Late Blight2        Tomato LB1

Potato LB1         Potato LB2

Potato LB

Can this disease be prevented?

  • Check your potatoes and tomatoes daily following cool, humid and prolonged wet weather followed by warm/hot humid days. Sign up to receive alerts (www.usablight.org) for immediate notification when late blight is confirmed near you.
  • Copper fungicides (Elemental copper as cupric oxide) can be highly effective if applied as a preventative (before infection) and with complete coverage of all plant foliar surfaces, including the undersides of leaves where the fungus typically produces spores. Follow the label and use as prescribed.
  • Neem oil is an alternative fungicide. Follow the label and use as prescribed.
  • If symptoms are found remove the plant(s) immediately in plastic sealed bags.
  • Remove the plant(s) when the leaves have dried to decrease the dispersal of spores.
  • Dispose of this diseased material in plastic sealed bags with your household trash. Burning the diseased plant material is equally effective.
  • Change your clothing and wash your hands/change your gloves before entering the garden again. (Spores from late blight could be reintroduced from your clothes, hands and gloves) Remember this is a highly contagious disease.
  • Hill your potato plants to stop spores from draining down to the tubers.
  • Some gardeners will cover their tomatoes with an old tent frame or swing set and place plastic over the frame. The frame must be higher than the planting and permit air movement as there cannot be condensation on the leaves. High tunnels have been very successful.

Are there blight resistant tomatoes?

An article in growveg.com (January 17, 2014) by Barbara Pleasant offers a list of 9 blight resistant tomato varieties offering excellent to very good resistance.

They are:

  • Defiant PHR
  • Lemon Drop
  • Matt’s Wild Cherry
  • Mountain Magic
  • Mountain Merit
  • Plum Regal
  • Mr. Stripey (AKA Tigerella)
  • Iron Lady
  • Jasper

Are there blight resistant potatoes?

  • Elba, most resistant
  •  Kennebec
  • Allegany
  • Sebago
  • Rosa
  • Defender
  • Jacqueline Lee
  • Ozette
  • Island Sunshine

Harvesting potatoes:

  • If there are symptoms as harvest approaches remove all potato foliage from the garden and wait 2 weeks before digging the tubers.
  • Wait for dry conditions to dig your potatoes.
  • Remove all potatoes from the soil. ( the spores of this fungus will overwinter in unharvested tubers, in the soil and living crop debris)
  • Check your harvested potatoes for spots and cull if spots are present.

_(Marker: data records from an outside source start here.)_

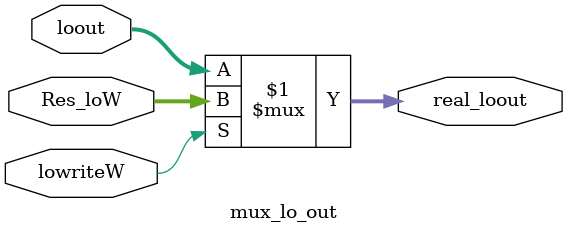
<source format=v>
module muxRD1 (
    input[31:0] resultD,
    input[31:0] RD1,
    input regwriteW,
    input[4:0] A1,
    input[4:0] WriteRegW,
    output[31:0] srcaD
);
    assign srcaD = regwriteW && A1 == WriteRegW ? resultD : RD1;  
endmodule

module muxRD2 (
    input[31:0] resultD,
    input[31:0] RD2,
    input regwriteW,
    input[4:0] B1,
    input[4:0] WriteRegW,
    output[31:0] srcaD
);
    assign srcaD = regwriteW && B1 == WriteRegW ? resultD : RD2;  
endmodule

module flushD_module (
    input jrD,
    input pcsrcD,
    input jumpD,
    input ErrorFlush,
    output reg flushD
);
    always @(*) begin
        flushD = jrD | pcsrcD | jumpD | ErrorFlush;
    end
endmodule





module mux_jalr (
    input[4:0] cur_rs,
    input[4:0] WriteRegE,
    input[31:0] PCplusE,
    input[4:0] WriteRegM,
    input[31:0] PCplusM,
    input[31:0] srcaD,
    input jalrD,
    output[31:0] forward_gpr_rs
);
    assign forward_gpr_rs = jalrD && (cur_rs == WriteRegM || cur_rs == WriteRegE ) ? ((cur_rs == WriteRegE) ? PCplusE : PCplusM) :srcaD;
endmodule

module mux_hi_out (
    input hiwriteW,
    input[31:0] Res_hiW,
    input[31:0] hiout,
    output[31:0] real_hiout
);
    assign real_hiout = hiwriteW ? Res_hiW : hiout;
endmodule

module mux_lo_out (
    input lowriteW,
    input[31:0] Res_loW,
    input[31:0] loout,
    output[31:0] real_loout
);
    assign real_loout = lowriteW ? Res_loW : loout;
endmodule
</source>
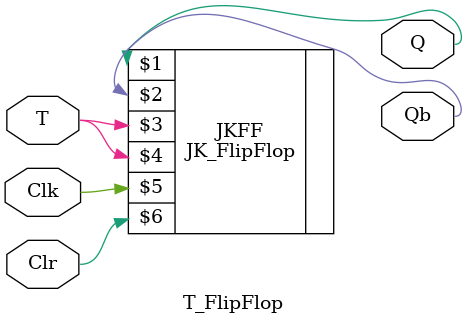
<source format=v>
/* Dependencies: JK Flip-Flop */
/* During wave simulation in ModelSim,
Set the variable Clk as clock.
Force the value of Clr to 0 only for the first run. 
After the first run, force the value to 1. 
*/
module T_FlipFlop(Q, Qb, T, Clk, Clr);
	input T, Clk, Clr;
	output Q, Qb;
	
	JK_FlipFlop JKFF(Q, Qb, T, T, Clk, Clr);
endmodule
</source>
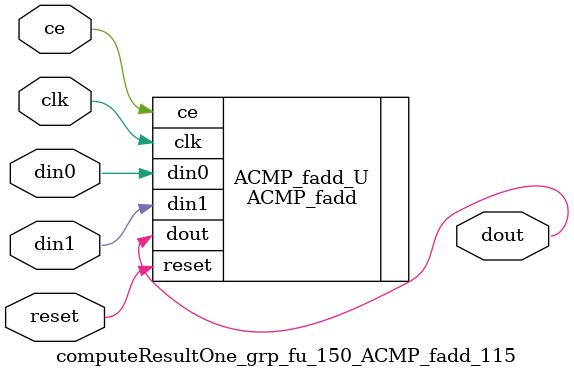
<source format=v>

`timescale 1 ns / 1 ps
module computeResultOne_grp_fu_150_ACMP_fadd_115(
    clk,
    reset,
    ce,
    din0,
    din1,
    dout);

parameter ID = 32'd1;
parameter NUM_STAGE = 32'd1;
parameter din0_WIDTH = 32'd1;
parameter din1_WIDTH = 32'd1;
parameter dout_WIDTH = 32'd1;
input clk;
input reset;
input ce;
input[din0_WIDTH - 1:0] din0;
input[din1_WIDTH - 1:0] din1;
output[dout_WIDTH - 1:0] dout;



ACMP_fadd #(
.ID( ID ),
.NUM_STAGE( 4 ),
.din0_WIDTH( din0_WIDTH ),
.din1_WIDTH( din1_WIDTH ),
.dout_WIDTH( dout_WIDTH ))
ACMP_fadd_U(
    .clk( clk ),
    .reset( reset ),
    .ce( ce ),
    .din0( din0 ),
    .din1( din1 ),
    .dout( dout ));

endmodule

</source>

Do not store spotted (culled) potatoes with unaffected potatoes.

Harvesting tomatoes:

  • Any fruit that rot after picking should be put in a trash bag and disposed with household garbage.
  • Unaffected parts of fruit can be consumed, but fruit from affected plants should not be canned due to concern that the pH may not be sufficiently low.
  • Tomato seed is not a carrier of this disease.

A photo gallery of this disease:  http://www.hort.cornell.edu/lateblight

Cleaning the garden of all living debris, tomatoes and potatoes is essential. Burn or bag this debris for disposal. Do not compost. Again, this is a very contagious disease.

Is there a cure?

Late blight has been with us a long time. The potato famine in Ireland of 1845 was caused by late blight. As you have read this disease is highly contagious and your daily observations are necessary to spot the symptoms and act accordingly.